What you will do:
Give each line of the items below as a JSON list of strings, one string per line, leaving out blank lines.

— start Records for the exercise —

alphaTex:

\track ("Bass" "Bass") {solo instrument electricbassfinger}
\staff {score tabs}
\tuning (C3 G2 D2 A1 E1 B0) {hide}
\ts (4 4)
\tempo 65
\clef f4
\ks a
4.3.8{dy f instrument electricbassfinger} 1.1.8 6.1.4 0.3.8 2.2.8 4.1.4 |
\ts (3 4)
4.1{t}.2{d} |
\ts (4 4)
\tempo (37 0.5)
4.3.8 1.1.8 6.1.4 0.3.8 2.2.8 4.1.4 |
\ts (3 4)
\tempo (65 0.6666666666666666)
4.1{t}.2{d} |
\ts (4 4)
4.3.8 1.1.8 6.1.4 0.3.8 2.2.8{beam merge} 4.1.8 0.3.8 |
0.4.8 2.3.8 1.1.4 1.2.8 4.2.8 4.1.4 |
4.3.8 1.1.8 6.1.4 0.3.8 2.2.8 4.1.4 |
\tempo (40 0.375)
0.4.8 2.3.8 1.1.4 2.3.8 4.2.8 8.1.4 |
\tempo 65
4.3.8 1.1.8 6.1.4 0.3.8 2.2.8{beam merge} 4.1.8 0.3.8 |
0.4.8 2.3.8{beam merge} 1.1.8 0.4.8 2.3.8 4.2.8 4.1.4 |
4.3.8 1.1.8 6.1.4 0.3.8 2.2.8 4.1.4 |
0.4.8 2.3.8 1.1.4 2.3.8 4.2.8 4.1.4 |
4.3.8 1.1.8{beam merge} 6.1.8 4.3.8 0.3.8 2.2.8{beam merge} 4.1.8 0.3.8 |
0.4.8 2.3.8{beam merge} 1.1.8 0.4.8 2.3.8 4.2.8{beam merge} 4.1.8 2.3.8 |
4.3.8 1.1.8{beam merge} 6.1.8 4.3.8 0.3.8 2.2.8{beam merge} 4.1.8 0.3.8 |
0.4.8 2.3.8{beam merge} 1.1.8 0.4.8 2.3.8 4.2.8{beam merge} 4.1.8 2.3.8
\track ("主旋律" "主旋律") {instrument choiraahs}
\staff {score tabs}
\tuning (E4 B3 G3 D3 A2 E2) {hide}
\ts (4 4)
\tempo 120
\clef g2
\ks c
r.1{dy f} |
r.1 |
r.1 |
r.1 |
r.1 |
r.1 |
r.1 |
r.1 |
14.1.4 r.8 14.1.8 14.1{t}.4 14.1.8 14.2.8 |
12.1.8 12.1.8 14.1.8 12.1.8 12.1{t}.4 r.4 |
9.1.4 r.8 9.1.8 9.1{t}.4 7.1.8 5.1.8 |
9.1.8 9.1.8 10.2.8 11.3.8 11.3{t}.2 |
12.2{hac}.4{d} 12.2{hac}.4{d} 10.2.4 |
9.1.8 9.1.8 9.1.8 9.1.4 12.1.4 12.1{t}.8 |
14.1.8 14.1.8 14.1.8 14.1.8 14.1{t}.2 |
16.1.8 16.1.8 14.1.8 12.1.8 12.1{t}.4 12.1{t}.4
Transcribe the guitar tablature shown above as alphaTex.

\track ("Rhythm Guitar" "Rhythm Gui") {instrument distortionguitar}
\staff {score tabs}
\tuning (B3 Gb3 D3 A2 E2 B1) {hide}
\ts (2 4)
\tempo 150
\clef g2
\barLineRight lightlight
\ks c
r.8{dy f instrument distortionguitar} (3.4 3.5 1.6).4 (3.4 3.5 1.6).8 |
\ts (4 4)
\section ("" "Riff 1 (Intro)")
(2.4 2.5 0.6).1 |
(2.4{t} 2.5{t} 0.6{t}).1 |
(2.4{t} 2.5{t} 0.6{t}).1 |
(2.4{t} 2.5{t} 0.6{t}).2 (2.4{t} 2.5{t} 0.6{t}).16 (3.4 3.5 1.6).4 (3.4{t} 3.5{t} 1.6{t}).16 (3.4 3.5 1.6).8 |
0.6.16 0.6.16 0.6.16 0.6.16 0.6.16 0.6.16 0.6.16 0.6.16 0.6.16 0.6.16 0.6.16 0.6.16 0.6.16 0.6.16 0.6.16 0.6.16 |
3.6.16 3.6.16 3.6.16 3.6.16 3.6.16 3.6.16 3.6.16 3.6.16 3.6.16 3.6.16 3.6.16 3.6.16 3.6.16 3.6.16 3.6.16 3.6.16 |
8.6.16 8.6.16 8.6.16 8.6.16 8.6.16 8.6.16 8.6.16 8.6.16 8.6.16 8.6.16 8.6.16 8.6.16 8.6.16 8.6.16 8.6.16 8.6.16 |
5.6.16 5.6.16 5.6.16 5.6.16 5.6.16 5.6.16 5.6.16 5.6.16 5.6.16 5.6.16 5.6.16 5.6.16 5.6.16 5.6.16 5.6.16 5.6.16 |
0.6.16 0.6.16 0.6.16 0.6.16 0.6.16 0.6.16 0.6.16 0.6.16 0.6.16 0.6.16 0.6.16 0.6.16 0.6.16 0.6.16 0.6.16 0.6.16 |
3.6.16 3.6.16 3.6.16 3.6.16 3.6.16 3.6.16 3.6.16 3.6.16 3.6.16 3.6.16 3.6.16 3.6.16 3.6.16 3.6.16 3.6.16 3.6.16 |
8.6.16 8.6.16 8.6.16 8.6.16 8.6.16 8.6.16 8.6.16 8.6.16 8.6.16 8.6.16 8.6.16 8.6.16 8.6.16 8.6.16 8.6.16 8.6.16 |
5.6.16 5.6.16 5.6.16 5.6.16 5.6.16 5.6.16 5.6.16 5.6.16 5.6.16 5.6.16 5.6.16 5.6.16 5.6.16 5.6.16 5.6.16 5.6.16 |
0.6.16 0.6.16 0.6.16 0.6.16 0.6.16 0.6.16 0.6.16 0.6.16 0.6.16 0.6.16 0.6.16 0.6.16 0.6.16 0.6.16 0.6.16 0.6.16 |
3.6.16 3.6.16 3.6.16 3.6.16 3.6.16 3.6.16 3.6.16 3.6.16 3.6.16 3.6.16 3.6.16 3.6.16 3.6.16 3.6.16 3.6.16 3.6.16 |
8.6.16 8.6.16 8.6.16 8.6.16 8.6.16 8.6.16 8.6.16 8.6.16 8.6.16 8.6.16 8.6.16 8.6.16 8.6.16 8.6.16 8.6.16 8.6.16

— end Records for the exercise —

Answer in full:
[
  "alphaTex:",
  "\\track (\"Bass\" \"Bass\") {solo instrument electricbassfinger}",
  "\\staff {score tabs}",
  "\\tuning (C3 G2 D2 A1 E1 B0) {hide}",
  "\\ts (4 4)",
  "\\tempo 65",
  "\\clef f4",
  "\\ks a",
  "4.3.8{dy f instrument electricbassfinger} 1.1.8 6.1.4 0.3.8 2.2.8 4.1.4 |",
  "\\ts (3 4)",
  "4.1{t}.2{d} |",
  "\\ts (4 4)",
  "\\tempo (37 0.5)",
  "4.3.8 1.1.8 6.1.4 0.3.8 2.2.8 4.1.4 |",
  "\\ts (3 4)",
  "\\tempo (65 0.6666666666666666)",
  "4.1{t}.2{d} |",
  "\\ts (4 4)",
  "4.3.8 1.1.8 6.1.4 0.3.8 2.2.8{beam merge} 4.1.8 0.3.8 |",
  "0.4.8 2.3.8 1.1.4 1.2.8 4.2.8 4.1.4 |",
  "4.3.8 1.1.8 6.1.4 0.3.8 2.2.8 4.1.4 |",
  "\\tempo (40 0.375)",
  "0.4.8 2.3.8 1.1.4 2.3.8 4.2.8 8.1.4 |",
  "\\tempo 65",
  "4.3.8 1.1.8 6.1.4 0.3.8 2.2.8{beam merge} 4.1.8 0.3.8 |",
  "0.4.8 2.3.8{beam merge} 1.1.8 0.4.8 2.3.8 4.2.8 4.1.4 |",
  "4.3.8 1.1.8 6.1.4 0.3.8 2.2.8 4.1.4 |",
  "0.4.8 2.3.8 1.1.4 2.3.8 4.2.8 4.1.4 |",
  "4.3.8 1.1.8{beam merge} 6.1.8 4.3.8 0.3.8 2.2.8{beam merge} 4.1.8 0.3.8 |",
  "0.4.8 2.3.8{beam merge} 1.1.8 0.4.8 2.3.8 4.2.8{beam merge} 4.1.8 2.3.8 |",
  "4.3.8 1.1.8{beam merge} 6.1.8 4.3.8 0.3.8 2.2.8{beam merge} 4.1.8 0.3.8 |",
  "0.4.8 2.3.8{beam merge} 1.1.8 0.4.8 2.3.8 4.2.8{beam merge} 4.1.8 2.3.8",
  "\\track (\"主旋律\" \"主旋律\") {instrument choiraahs}",
  "\\staff {score tabs}",
  "\\tuning (E4 B3 G3 D3 A2 E2) {hide}",
  "\\ts (4 4)",
  "\\tempo 120",
  "\\clef g2",
  "\\ks c",
  "r.1{dy f} |",
  "r.1 |",
  "r.1 |",
  "r.1 |",
  "r.1 |",
  "r.1 |",
  "r.1 |",
  "r.1 |",
  "14.1.4 r.8 14.1.8 14.1{t}.4 14.1.8 14.2.8 |",
  "12.1.8 12.1.8 14.1.8 12.1.8 12.1{t}.4 r.4 |",
  "9.1.4 r.8 9.1.8 9.1{t}.4 7.1.8 5.1.8 |",
  "9.1.8 9.1.8 10.2.8 11.3.8 11.3{t}.2 |",
  "12.2{hac}.4{d} 12.2{hac}.4{d} 10.2.4 |",
  "9.1.8 9.1.8 9.1.8 9.1.4 12.1.4 12.1{t}.8 |",
  "14.1.8 14.1.8 14.1.8 14.1.8 14.1{t}.2 |",
  "16.1.8 16.1.8 14.1.8 12.1.8 12.1{t}.4 12.1{t}.4",
  "Transcribe the guitar tablature shown above as alphaTex.",
  "\\track (\"Rhythm Guitar\" \"Rhythm Gui\") {instrument distortionguitar}",
  "\\staff {score tabs}",
  "\\tuning (B3 Gb3 D3 A2 E2 B1) {hide}",
  "\\ts (2 4)",
  "\\tempo 150",
  "\\clef g2",
  "\\barLineRight lightlight",
  "\\ks c",
  "r.8{dy f instrument distortionguitar} (3.4 3.5 1.6).4 (3.4 3.5 1.6).8 |",
  "\\ts (4 4)",
  "\\section (\"\" \"Riff 1 (Intro)\")",
  "(2.4 2.5 0.6).1 |",
  "(2.4{t} 2.5{t} 0.6{t}).1 |",
  "(2.4{t} 2.5{t} 0.6{t}).1 |",
  "(2.4{t} 2.5{t} 0.6{t}).2 (2.4{t} 2.5{t} 0.6{t}).16 (3.4 3.5 1.6).4 (3.4{t} 3.5{t} 1.6{t}).16 (3.4 3.5 1.6).8 |",
  "0.6.16 0.6.16 0.6.16 0.6.16 0.6.16 0.6.16 0.6.16 0.6.16 0.6.16 0.6.16 0.6.16 0.6.16 0.6.16 0.6.16 0.6.16 0.6.16 |",
  "3.6.16 3.6.16 3.6.16 3.6.16 3.6.16 3.6.16 3.6.16 3.6.16 3.6.16 3.6.16 3.6.16 3.6.16 3.6.16 3.6.16 3.6.16 3.6.16 |",
  "8.6.16 8.6.16 8.6.16 8.6.16 8.6.16 8.6.16 8.6.16 8.6.16 8.6.16 8.6.16 8.6.16 8.6.16 8.6.16 8.6.16 8.6.16 8.6.16 |",
  "5.6.16 5.6.16 5.6.16 5.6.16 5.6.16 5.6.16 5.6.16 5.6.16 5.6.16 5.6.16 5.6.16 5.6.16 5.6.16 5.6.16 5.6.16 5.6.16 |",
  "0.6.16 0.6.16 0.6.16 0.6.16 0.6.16 0.6.16 0.6.16 0.6.16 0.6.16 0.6.16 0.6.16 0.6.16 0.6.16 0.6.16 0.6.16 0.6.16 |",
  "3.6.16 3.6.16 3.6.16 3.6.16 3.6.16 3.6.16 3.6.16 3.6.16 3.6.16 3.6.16 3.6.16 3.6.16 3.6.16 3.6.16 3.6.16 3.6.16 |",
  "8.6.16 8.6.16 8.6.16 8.6.16 8.6.16 8.6.16 8.6.16 8.6.16 8.6.16 8.6.16 8.6.16 8.6.16 8.6.16 8.6.16 8.6.16 8.6.16 |",
  "5.6.16 5.6.16 5.6.16 5.6.16 5.6.16 5.6.16 5.6.16 5.6.16 5.6.16 5.6.16 5.6.16 5.6.16 5.6.16 5.6.16 5.6.16 5.6.16 |",
  "0.6.16 0.6.16 0.6.16 0.6.16 0.6.16 0.6.16 0.6.16 0.6.16 0.6.16 0.6.16 0.6.16 0.6.16 0.6.16 0.6.16 0.6.16 0.6.16 |",
  "3.6.16 3.6.16 3.6.16 3.6.16 3.6.16 3.6.16 3.6.16 3.6.16 3.6.16 3.6.16 3.6.16 3.6.16 3.6.16 3.6.16 3.6.16 3.6.16 |",
  "8.6.16 8.6.16 8.6.16 8.6.16 8.6.16 8.6.16 8.6.16 8.6.16 8.6.16 8.6.16 8.6.16 8.6.16 8.6.16 8.6.16 8.6.16 8.6.16"
]